**JOBS**.
1 > Duplicate the passage of the emcc.bat thread, starting with "Note that (as" and going on through "low risk change.".
2 > Finish out the next part of the emcc.bat thread, picking up from where it stops.

## Start SOURCE DOCUMENT

I have no luck with reproduction. @antmjones does it happen in net8 as well? Do you maybe have a binlog from the failed publish? (dotnet publish -bl)

antmjones commented 2 months ago

Hi, I can provide a recent .binlog (supplied by a collegue who encountered the same issue). I would note however, that I did study the binlog very carefully at the time (trying to work out what was causing the issue), and all of the useful information is included above in the original bug report. The relevant output in MSBuild Structured Log Viewer looks like this, there is really nothing more of interest there:

image

Note that (as described in the original report) the real bug appears to be in cmd.exe, not msbuild or the EmccCompile task, but there seems to be little hope of getting cmd.exe fixed, so given there is a simple workaround already provided (by the EM_WORKAROUND_WIN7_BAD_ERRORLEVEL_BUG environment variable) the sensible thing seems to me to be just to set that environment variable by default when calling emcc.bat. It simply causes emcc.bat to use @exit %ERRORLEVEL% rather than @exit /b %ERRORLEVEL%, which seems like a low risk change.

I can also confirm that the issue still occurs in .NET 8 - my collegue was using .NET 8, with up-to-date VS and tooling etc (8.0.6 SDK). I have not encountered the issue myself since the original bug report since setting EM_WORKAROUND_WIN7_BAD_ERRORLEVEL_BUG.

## End SOURCE DOCUMENT
## Start GIVEN ENTRIES

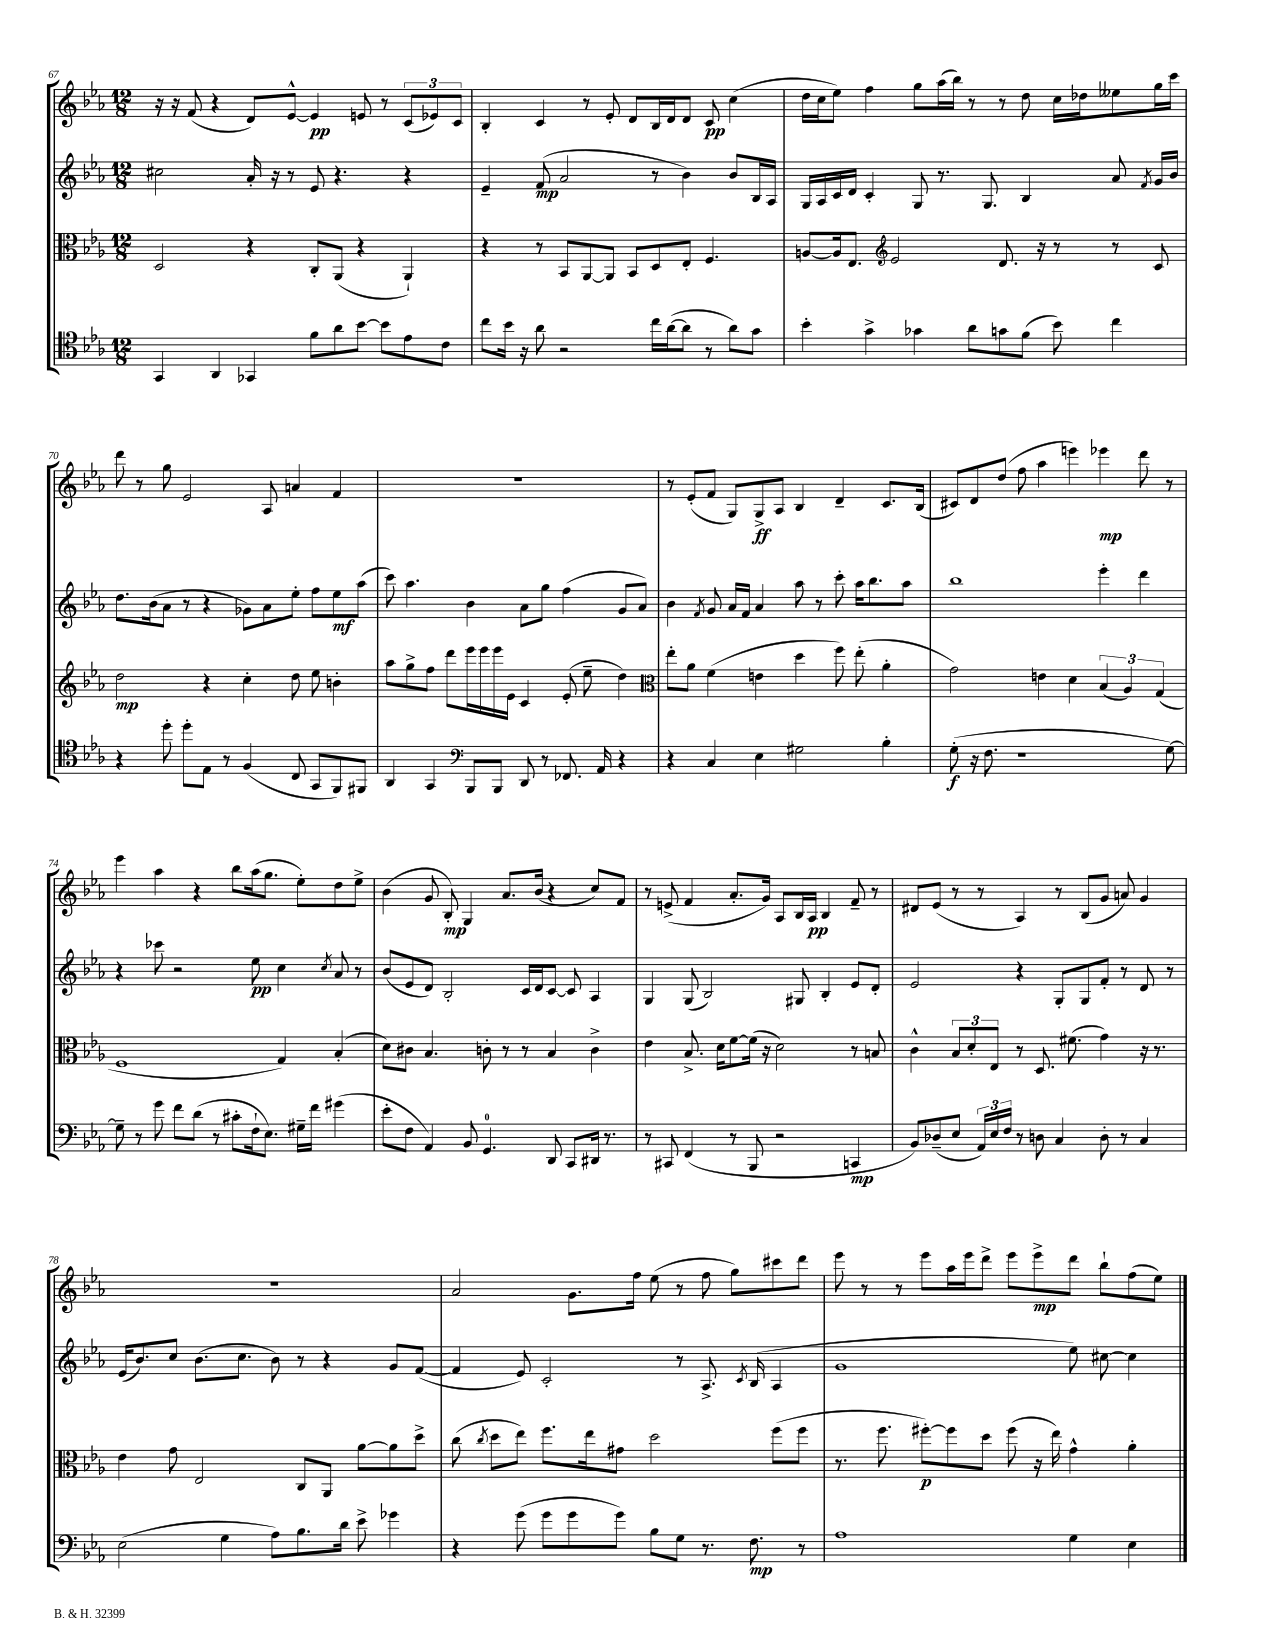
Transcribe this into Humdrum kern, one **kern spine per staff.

**kern	**kern	**kern	**kern
*staff4	*staff3	*staff2	*staff1
*clefC4	*clefC3	*clefG2	*clefG2
*k[b-e-a-]	*k[b-e-a-]	*k[b-e-a-]	*k[b-e-a-]
*M12/8	*M12/8	*M12/8	*M12/8
4GG/	2D/	2cc#\	16r
.	.	.	16r
.	.	.	(8f/
4AA-/	.	.	4r
4GG-/	4r	16a-'/	8d/L)
.	.	16r	.
.	.	8r	[8e-^^/J
8f\L	8C'/L	8e-/	4e-/]
8a-\	(8AA-/J	4.r	.
[8b-\J	4r	.	8e/
8b-\]L	.	.	8r
8e-\	4AA-`/)	4r	(12c/L
.	.	.	12e-/)
8c\J	.	.	.
.	.	.	12c/J
=	=	=	=
8cc\L	4r	4e-~/	4B-'/
16b-\Jk	.	.	.
16r	.	.	.
8a-\	8r	(8f/	4c/
2r	8BB-/L	2a-/	.
.	[8AA-/	.	8r
.	8AA-/]J	.	8e-'/
.	8BB-/L	.	8d/L
16cc\LL	8D/	8r	16B-/L
([16a-\J	.	.	16d/J
8a-\]J	8E-'/J	4b-\)	8d/J
8r	4.F/	.	8c/
8a-\L)	.	8b-/L	(4cc\
8g\J	.	16B-/L	.
.	.	16A-/JJ	.
=	=	=	=
4b-'\	[8A/L	16G/LL	16dd\LL
.	.	16A-/	16cc\J
.	16A/]k	16c/	8ee-\J)
.	8.E-/J	16d/JJ	.
4g^\	.	4c'/	4ff\
*	*clefG2	*	*
.	2e-/	.	.
4g-\	.	8G/	8gg\L
.	.	8.r	(16aa-\L
.	.	.	16bb-\JJ)
8a-\L	.	.	8r
.	.	8.G/	.
8g\	8.d/	.	8r
(8f\J	.	4B-/	8dd\
.	16r	.	.
8b-\)	8r	.	16cc\LL
.	.	.	16dd-\J
4cc\	8r	8a-/	8ee--\
.	.	8qf/	.
.	8c/	16g/LL	16gg\L
.	.	16b-/JJ	16ccc\JJ
=	=	=	=
4r	2dd\	8.dd\L	8ddd\
.	.	.	8r
.	.	(16b-\k	.
8dd'\	.	8a-\J	8gg\
8dd'\L	.	8r	2e-/
8E-\J	4r	4r	.
8r	.	.	.
(4F/	4cc'\	8g-\L)	.
.	.	8a-\	8A-/
8C/	8dd\	8ee-'\J	4a/
8GG/L	8ee-\	8ff\L	.
8FF/)	4b'\	8ee-\	4f/
8FF#/J	.	(8aa-\J	.
=	=	=	=
4AA-/	8aa-\L	8ccc\)	1.r
.	8gg^\	4.aa-\	.
4GG/	8ff\J	.	.
.	8ddd\L	.	.
*clefF4	*	*	*
8BBB-/L	16eee-\L	4b-\	.
.	16eee-\	.	.
8BBB-/J	16eee-\	.	.
.	16e-\JJ	.	.
8DD/	4c/	8a-\L	.
8r	.	8gg\J	.
8.FF-/	(8e-'/	(4ff\	.
.	8ee-~\	.	.
16AA-/	.	.	.
4r	4dd\)	8g/L	.
.	.	8a-/J)	.
=	=	=	=
*	*clefC3	*	*
4r	8ee-'\L	4b-\	8r
.	8a-\J	.	(8e-'/L
.	.	8qf/	.
4C/	(4f\	8g/	8f/J
.	.	16a-/LL	8G/L)
.	.	16f/JJ	.
4E-\	4e\	4a-/	8G^/
.	.	.	8A-/J
2G#\	4dd\	8aa-\	4B-/
.	.	8r	.
.	8ff\)	8ccc'\	4d~/
.	(8ee-'\	16aa-\LK	.
.	.	8.bb-\	.
4B-'\	4a-'\	.	8.c/L
.	.	8aa-\J	.
.	.	.	(16B-/Jk
=	=	=	=
(8G'\	2g\)	1bb-	8c#/L)
16r	.	.	8d/
8.F\	.	.	.
.	.	.	(8dd/J
1r	.	.	8ff\
.	4e\	.	4aa-\
.	4d\	.	4eee\)
.	(6B-/	4eee-'\	4eee-\
.	6A-/)	.	.
.	.	4ddd\	8ddd\
.	(6G/	.	.
[8G\)	.	.	8r
=	=	=	=
8G~\]	1F	4r	4eee-\
8r	.	.	.
8g\	.	8ccc-\	4aa-\
8f\L	.	2r	.
(8d\J	.	.	4r
8r	.	.	.
8c#'\L	.	.	8bb-\L
16F`\k	.	8ee-\	(16aa-\k
8.E-\J)	.	.	8.gg\J
.	4G/)	4cc\	.
16G#~\LL	.	.	8ee-'\L)
16f\JJ	.	.	.
.	.	8qcc/	.
(4g#\	(4B-'/	8a-/	8dd\
.	.	8r	8ee-^\J
=	=	=	=
8e-'\L	8d\L)	(8b-/L	(4b-\
8F\J	8c#\J	8e-/	.
4AA-/)	4.B-/	8d/J)	8g/
.	.	2B-'/	8B-'/)
8BB-/	.	.	4G/
4.GG/	8c'\	.	.
.	8r	.	8.a-/L
.	8r	16c/LL	.
.	.	16d/J	(16b-/Jk
8DD/	4B-/	[8c/J	4r
8CC/L	.	8c/]	.
16DD#/Jk	4c^\	4A-/	8cc/L)
8.r	.	.	.
.	.	.	8f/J
=	=	=	=
8r	4e-\	4G/	8r
8CC#/	.	.	(8e^/
(4FF/	8.B-^/	(8G/	4f/
.	.	2B-/)	.
.	16d\LK	.	.
8r	[8f\	.	8.a-'/L
8BBB-/	(16f\]Jk	.	.
.	16r	.	16g/Jk)
2r	2d\)	.	8A-/L
.	.	8G#/	16B-/L
.	.	.	16A-/JJ
.	.	4B-'/	4B-/
4CC/	8r	8e-/L	8f~/
.	8B/	8d'/J	8r
=	=	=	=
8BB-/L)	4c^^\	2e-/	8d#/L
(8D-~/	.	.	(8e-/J
8E-/J	12B-/L	.	8r
.	12d'/	.	.
24AA-/LL)	.	.	8r
24E-/	12E-/J	.	.
24F/JJ	.	.	.
8r	8r	4r	4A-/)
8D\	8.D/	.	.
4C/	.	8G'/L	8r
.	(8.f#\	.	.
.	.	8G/	(8B-/L
8D'\	4g\)	8f'/J	8g/J
8r	.	8r	8a/)
4C/	16r	8d/	4g/
.	8.r	.	.
.	.	8r	.
=	=	=	=
(2E-\	4e-\	(16e-/LK	1.r
.	.	8.b-/)	.
.	8g\	8cc/J	.
.	2E-/	(8.b-\L	.
4G\	.	.	.
.	.	8.cc\J	.
8A-\L)	.	8b-\)	.
8.B-\	8C/L	8r	.
.	8AA-/J	4r	.
16d\Jk	.	.	.
8e-^\	[8a-\L	.	.
4g-\	8a-\]	8g/L	.
.	8dd^\J	([8f/J	.
=	=	=	=
4r	(8cc\	4f/]	2a-/
.	8qcc/	.	.
.	8dd\L	.	.
(8g\	8ee-\J)	8e-/)	.
8g\L	8.ff\L	2c'/	.
8g\	.	.	8.g\L
.	16ee-\k	.	.
8g\J)	8g#\J	.	.
.	.	.	16ff\Jk
8B-\L	2dd\	.	(8ee-\
8G\J	.	8r	8r
8.r	.	8.A-^/	8ff\
.	.	.	8gg\L)
.	.	8qc/	.
8.F\	.	(16B-/	.
.	(8ff\L	4A-/	8ccc#\
8r	8ff\J	.	8ddd\J
=	=	=	=
1A-	8.r	1g	8eee-\
.	.	.	8r
.	8.ff\	.	.
.	.	.	8r
.	[8ff#'\L)	.	8eee-\L
.	8ff#\]	.	16aa-\L
.	.	.	16eee-\J
.	8dd\J	.	8ddd^\J
.	(8ff#\	.	8eee-\L
.	16r	.	8eee-^\
.	16ee-\)	.	.
4G\	4g^^\	8ee-\)	8ddd\J
.	.	[8cc#\	8bb-`\L
4E-\	4a-'\	4cc#\]	(8ff\
.	.	.	8ee-\J)
==	==	==	==
*-	*-	*-	*-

## End GIVEN ENTRIES

**RESULTS FOR THE EXERCISE**.
1 >
Note that (as described in the original report) the real bug appears to be in cmd.exe, not msbuild or the EmccCompile task, but there seems to be little hope of getting cmd.exe fixed, so given there is a simple workaround already provided (by the EM_WORKAROUND_WIN7_BAD_ERRORLEVEL_BUG environment variable) the sensible thing seems to me to be just to set that environment variable by default when calling emcc.bat. It simply causes emcc.bat to use @exit %ERRORLEVEL% rather than @exit /b %ERRORLEVEL%, which seems like a low risk change.

2 >
Have you tried the reproduction I provided at https://github.com/antmjones/CmdExe255Test? This reproduces the error far more consistently for me than via msbuild. I also found that the bug occurred more frequently when running from Windows Terminal rather than the default "command prompt" terminal:

image

(as can be seen in the image, the sample console application is reporting that cmd.exe returned an exit code of 255, but the last line of the batch file called exit /b 0, so the exit code should have been zero)

If you do still want a copy of the .binlog file could you provide an email address or other way to share the .binlog file privately?

david-flett commented 1 month ago

As advised above, I had to add this workaround to my csproj file in order for it to compile reliably: EmscriptenEnvVars Include="EM_WORKAROUND_WIN7_BAD_ERRORLEVEL_BUG=1"